Wheggi wrote:No, the artist knew what he was doing
The description you posted says
"his helm has no eyeholes", not
"he has no eyeballs and and his visor has indentations shaped like eyeless eye-sockets driving into his fleshy ones. Not only do I think the artist didn't know what he was doing, I am now beginning to feel he might not even understand human facial anatomy.
T. Foster wrote:vargr1105 wrote:T. Foster wrote:Eww, looks like the new "A0" adventure is written by Skip Williams.
The name is familiar but I am not familiar with his module work. Care to enlighten?
He went to school with one of the Gygax kids in Lake Geneva, joined the Greyhawk Campaign as a player in the mid-70s (where,
per Mike "OldGeezer" Mornard he was "one of the 13 year old kids who kept getting his character killed by Gary and Rob because he had his head up his ass") and was part of the player-group that playtested the G-series modules and AD&D system, was involved in running GenCon and the RPGA in the 80s, wrote the "Sage Advice" rules Q&A column for Dragon magazine from 1987, and achieved his lasting "fame" as one of the three lead designers (along with Jonathan Tweet and Monte Cook) of D&D version 3.0. His module-credits from the 1E-ish era consist of
WG9: Gargoyle and
WG10: Child's Play, both adapted from RPGA scenarios and generally considered among the worst modules ever published by TSR.
Sweet Lord!
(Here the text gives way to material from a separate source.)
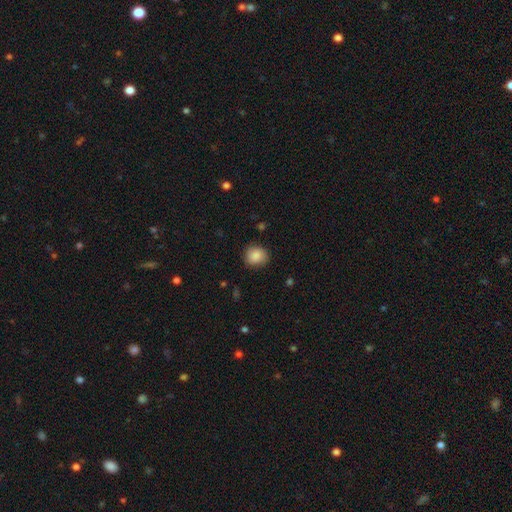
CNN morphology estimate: type=smooth (86%); roundness=round (82%); merging=none (82%).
That individual should have been barred from doing anything remotely D&D for all time. It seems in the real world only the good die young and evil prevails, he? And people wonder why we play AD&D...Escapism!...b*itch.
AxeMental wrote:That encounter sounds pretty fucking cool. Now I'll have to pull this module out and take another look...damnit.
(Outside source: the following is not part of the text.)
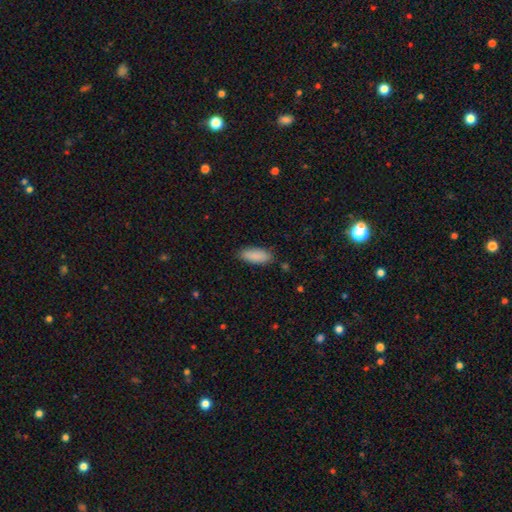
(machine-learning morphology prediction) smooth-or-featured: smooth: 90% | star or artifact: 6% | featured or disk: 4%
  how-rounded: in between: 81% | cigar-shaped: 17% | round: 2%
  merging: none: 85% | minor disturbance: 11% | major disturbance: 2% | merger: 1%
I am playing a PbP of the first Slavers module using a pregen PC which I took control over after the adventure had started and a player left. It's been quite fun. Most modules, except the truly execrable ones can be, if you have the right GM and players. I haven't felt it is a railroad, monster zoo, linear or formulaic, quite the contrary. The atmosphere of running around in a quasi-ruined city is quite cool, lots of nifty details, and we damn near got lost several times. We've finally found some slave storage facility (after my PC
Charmed an orc soldier that led us to it, hehehe) and are about to unleash a can of whoop-ass on some evil-doers.
AFAIK it's been classical AD&D at it's finest. Too bad it can't move along a little bit faster, but that' the way of PbP.